DGI: Easy and Efficient Inference for GNNs
This addresses a critical bottleneck in deploying GNNs for practitioners by making inference efficient and easy to implement, though it is incremental as it builds on existing layer-wise inference methods.
The paper tackles the problem of inefficient Graph Neural Network (GNN) inference, which can account for up to 94% of training time due to neighbor explosion, by developing DGI, a system that automates layer-wise execution from training code, achieving speedups of over 1,000x in experiments.

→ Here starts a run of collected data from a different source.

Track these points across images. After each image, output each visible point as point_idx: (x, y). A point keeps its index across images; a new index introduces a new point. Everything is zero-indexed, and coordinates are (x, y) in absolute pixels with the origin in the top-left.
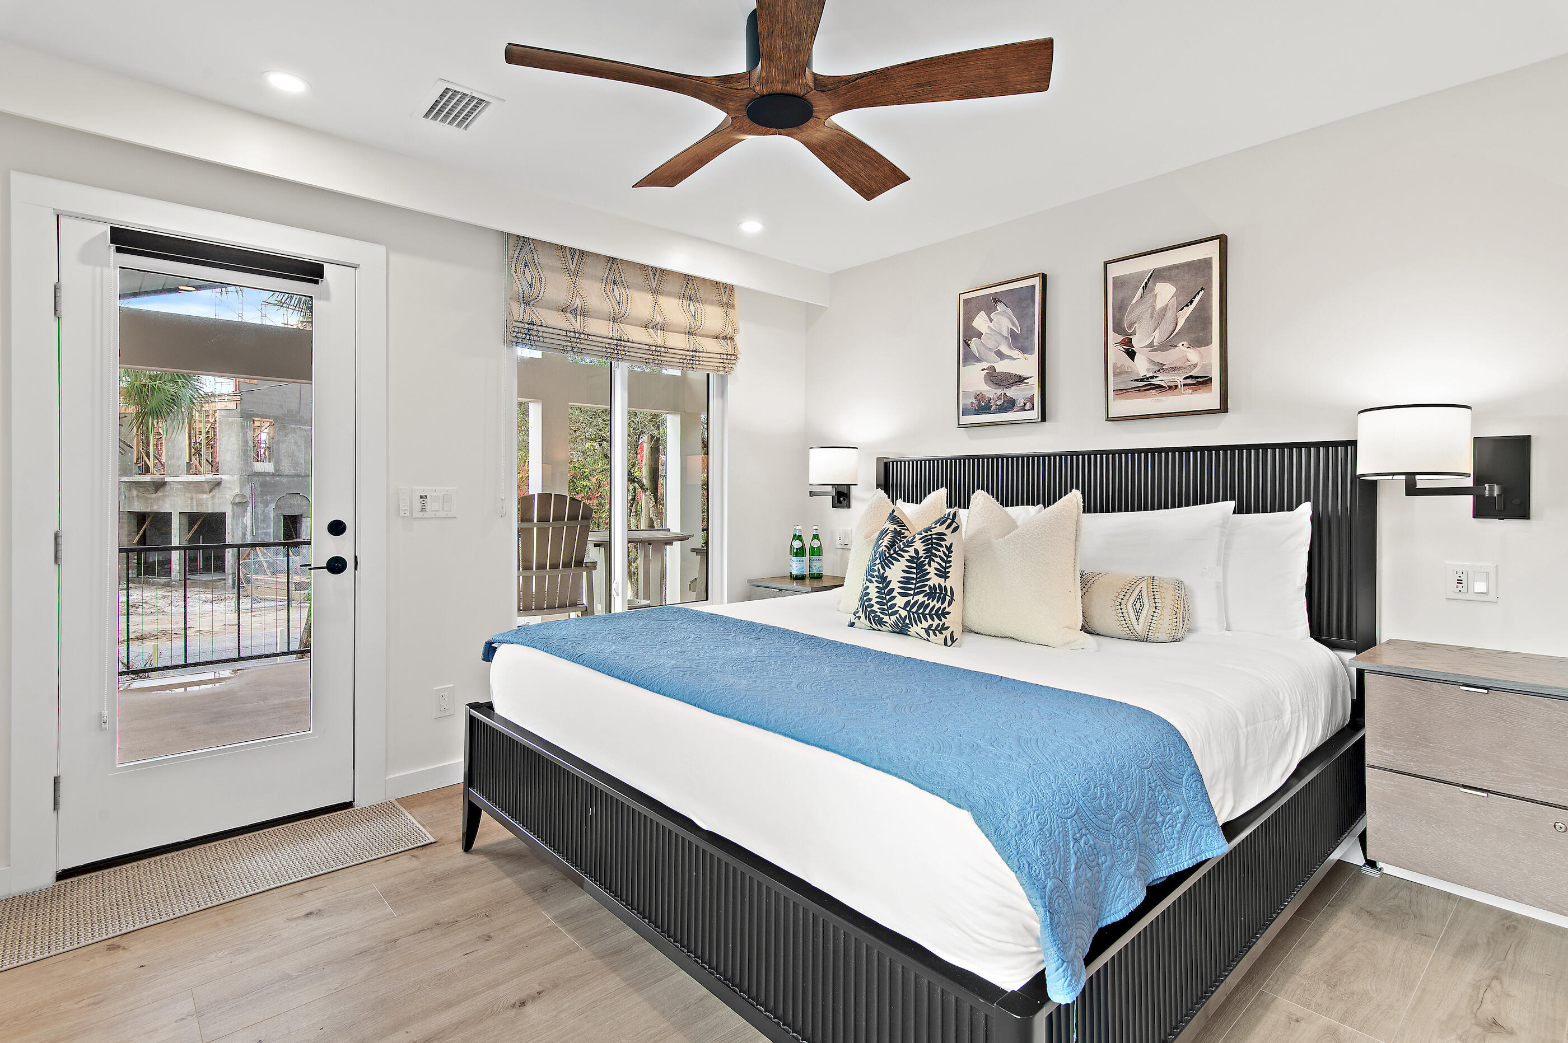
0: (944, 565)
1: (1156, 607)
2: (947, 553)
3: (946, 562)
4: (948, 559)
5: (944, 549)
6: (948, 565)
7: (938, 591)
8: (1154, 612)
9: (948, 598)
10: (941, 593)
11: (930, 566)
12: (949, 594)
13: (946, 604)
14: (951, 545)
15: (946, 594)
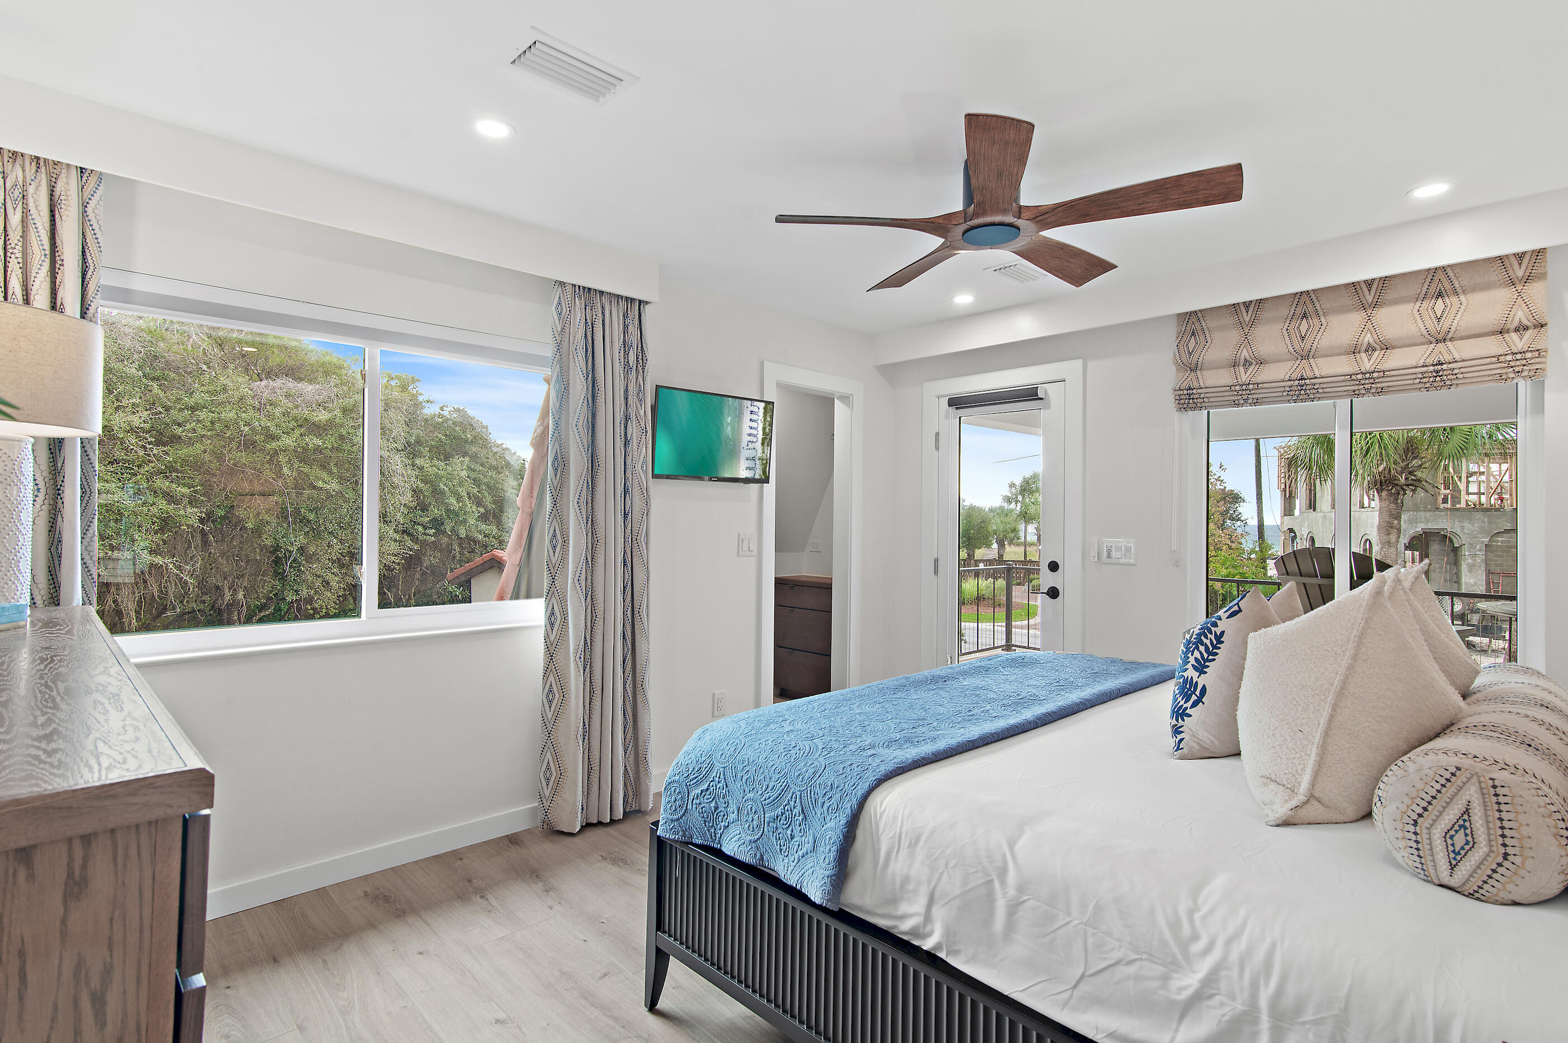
0: (1206, 656)
1: (1506, 856)
2: (1215, 642)
3: (1210, 653)
4: (1214, 651)
5: (1212, 637)
6: (1211, 657)
7: (1188, 686)
8: (1500, 865)
9: (1194, 698)
10: (1189, 689)
11: (1192, 655)
12: (1198, 693)
13: (1189, 704)
14: (1223, 633)
15: (1194, 692)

While many systems have been developed to train Graph Neural Networks (GNNs), efficient model inference and evaluation remain to be addressed. For instance, using the widely adopted node-wise approach, model evaluation can account for up to 94% of the time in the end-to-end training process due to neighbor explosion, which means that a node accesses its multi-hop neighbors. On the other hand, layer-wise inference avoids the neighbor explosion problem by conducting inference layer by layer such that the nodes only need their one-hop neighbors in each layer. However, implementing layer-wise inference requires substantial engineering efforts because users need to manually decompose a GNN model into layers for computation and split workload into batches to fit into device memory. In this paper, we develop Deep Graph Inference (DGI) -- a system for easy and efficient GNN model inference, which automatically translates the training code of a GNN model for layer-wise execution. DGI is general for various GNN models and different kinds of inference requests, and supports out-of-core execution on large graphs that cannot fit in CPU memory. Experimental results show that DGI consistently outperforms layer-wise inference across different datasets and hardware settings, and the speedup can be over 1,000x.